Now, of course, if you're careful with the definitions you use, there is no problem. But in the (increasingly relevant) context of automatic theorem proving with LLMs, this seems to defeat the 'groundtruthness' of Lean!
How do you make sure that the LLM doesn't reward hack a proof using these workarounds?
The mathlib way to do things is to push those requirements out to the one who wishes to use the theorem. If you find that you're depending on a junk value in a way that's incompatible with what you wanted to prove, then you've simply discovered that you forgot to restrict your own domain to exclude the junk. (And if your desired usage lines up with the junk, then great, you get to omit an annoying busywork hypothesis.) A sqrt function that gives 0 on the negatives isn't breaking any of sqrt's properties on the positives!
The mathlib way means that instead of every function having to express these constraints and pass proofs down the line, only some functions have to.
> If you find that you're depending on a junk value in a way that's incompatible with what you wanted to prove
This is the part I'm struggling with. How would you actually know/realise that you were doing this? It seems like "the mathlib way" you describe is choosing to rely on programmer discipline for something that could be enforced automatically.
My fear is that relying on the junk values of functions (values where their "proper" partial counterparts are not defined) is somehow unsound (could lead to proving something untrue). But perhaps my intuition is off here? If so, I think the specific junk values chosen must not matter at all -- e.g., having sqrt return 42 for negative x values should work just as well, am I right?
- Fewer side conditions: Setting a / 0 = 0 means that some laws hold even when a denominator is 0, and so you don't need to prove the denominator is nonzero. This is super nice when the denominator is horrible. I heard once that if you set the junk value for a non-converging Riemann integral to the average of the lim sup and lim inf you can obliterate a huge number of integrability side conditions (though I didn't track down this paper to find out for sure).
- Some of the wacky junk arithmetic values, especially as it relates to extended reals, do show up in measure theory. Point being: "junk arithmetic" is a different mathematical theory than normal math, but it's no less legitimate, and is closely related.

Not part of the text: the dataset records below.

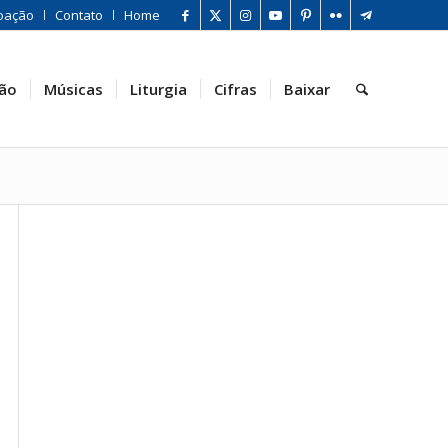
oação
Contato
Home
ão
Músicas
Liturgia
Cifras
Baixar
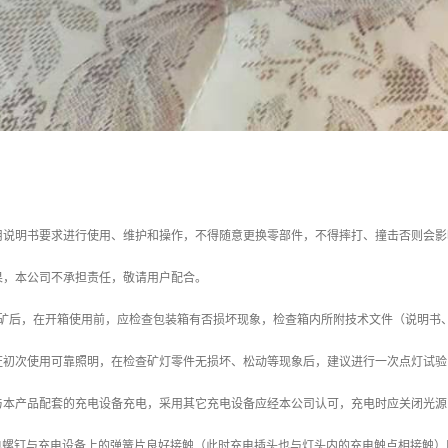
用说明书要求进行使用、维护和操作，不得随意更换零部件，不得摔打、撞击否则会影
果，本公司不承担责任，敬请用户配合。
矿后，在开箱使用前，应检查包装箱有否损坏现象，检查箱内所附技术文件（说明书
证初次使用可靠照明，在检查矿灯零件无损坏、松动等现象后，建议进行一次点灯试验
与本产品配套的充电设备充电，采用其它充电设备应经本公司认可，充电时应关闭光源
充电螺钉与充电设备上的弹簧片良好接触（此时充电插头也与灯头内的充电触点相接触）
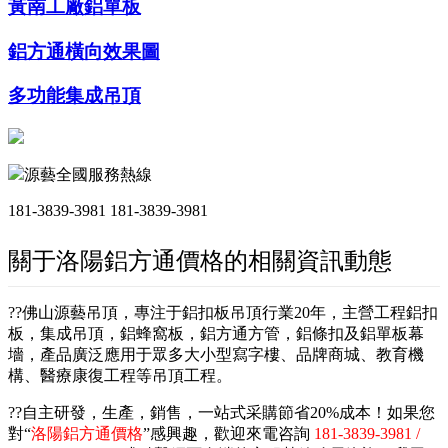
黃南工廠鋁單板
鋁方通橫向效果圖
多功能集成吊頂
源藝全國服務熱線
181-3839-3981
181-3839-3981
關于洛陽鋁方通價格的相關資訊動態
??佛山源藝吊頂，專注于鋁扣板吊頂行業20年，主營工程鋁扣
板，集成吊頂，鋁蜂窩板，鋁方通方管，鋁條扣及鋁單板幕
墻，產品廣泛應用于眾多大小型寫字樓、品牌商城、教育機
構、醫療康復工程等吊頂工程。
??自主研發，生產，銷售，一站式采購節省20%成本！如果您
對“
洛陽鋁方通價格
”感興趣，歡迎來電咨詢
181-3839-3981 /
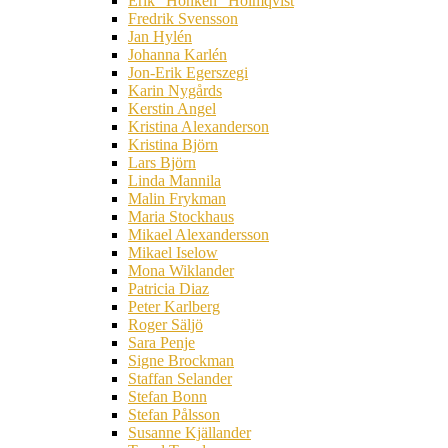
Erik ”Honken” Holmqvist
Fredrik Svensson
Jan Hylén
Johanna Karlén
Jon-Erik Egerszegi
Karin Nygårds
Kerstin Angel
Kristina Alexanderson
Kristina Björn
Lars Björn
Linda Mannila
Malin Frykman
Maria Stockhaus
Mikael Alexandersson
Mikael Iselow
Mona Wiklander
Patricia Diaz
Peter Karlberg
Roger Säljö
Sara Penje
Signe Brockman
Staffan Selander
Stefan Bonn
Stefan Pålsson
Susanne Kjällander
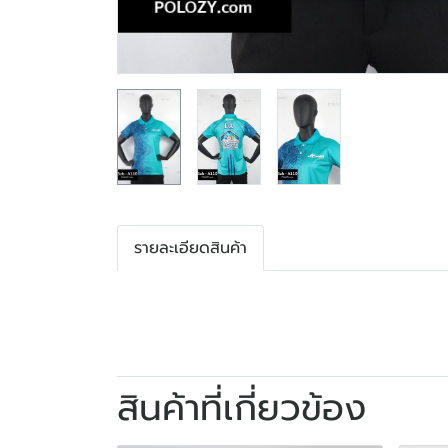
รายละเอียดสินค้า
สินค้าที่เกี่ยวข้อง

- Definition with Hilbert's epsilon operator. If I want to define a function that takes eg. a measurable set S as an argument, I could do the dependent types way
def MyDef (S) (H : measurable S) := /-- real definition -/
but then I need to write all of my theorems in terms of (MyDef S H) and this can cause annoying unification problems (moreso in Rocq than in Lean, assuming H is a Prop). Alternatively, I could use junk math
def MyDef' (S) := if (choose (H : measurable S)) then /-- real definition -/ else /-- junk -/
I can prove (MyDef' S = MyDef S H) when I have access to (H : measurable S). And the property H here can be be really complex, convergence properties, existence properties, etc. It's nice to avoid trucking them around everywhere.
I found the last section especially helpful.
[1] https://www.cantorsparadise.com/what-are-junk-theorems-29868...
Are the various alternative axiomatic foundations also equivalent at this level or not? I suppose they are since they can implement/emulate each other, not sure.
don’t be mislead about what a junk theorem is!
It sounds like subtraction over Nats needs to be split into `sub?`, and `sub!`, the former returning an option, and the latter crashing, on underflow, as is the Lean convention?
To use the default `sub`, you should need to provide a witness that the minuend is >= the subtrahend...
The version with silent underflow is still useful, it should just be called `saturatingSub`, or something, so that mathematicians using it know what they're getting themselves into...
x/0 = x(1/0) = x*0 = 0, so x/0 = 0 for all x.
So x/0 = y/0.
Multiply both sides by 0: x = y.
Note that this is actually how the basic ZF construction works, where 0 = {} and successor(n) = n ∪ {n}, so you immediately get 2 = {0, 1} and thus 1 ∈ 2 , without any need for a proof.
Theorem 6. The following are equivalent: The binary expansion of 7.Here it's building a list with one element and saying all elements of this list are equivalent. S̶o̶ ̶t̶h̶e̶ ̶f̶o̶l̶l̶o̶w̶i̶n̶g̶ ̶e̶l̶e̶m̶e̶n̶t̶s̶ ̶o̶f̶ ̶t̶h̶e̶ ̶l̶i̶s̶t̶ ̶a̶r̶e̶ ̶a̶l̶l̶ ̶e̶q̶u̶i̶v̶a̶l̶e̶n̶t̶ ̶t̶o̶ ̶e̶a̶c̶h̶ ̶o̶t̶h̶e̶r̶ ̶(̶t̶h̶e̶r̶e̶ ̶i̶s̶ ̶a̶ ̶s̶i̶n̶g̶l̶e̶ ̶e̶l̶e̶m̶e̶n̶t̶ ̶i̶n̶ ̶t̶h̶e̶ ̶l̶i̶s̶t̶)̶
theorem TFAE_7_binary : List.TFAE (7).bits := by
unfold Nat.bits Nat.binaryRec Nat.binaryRec; simp!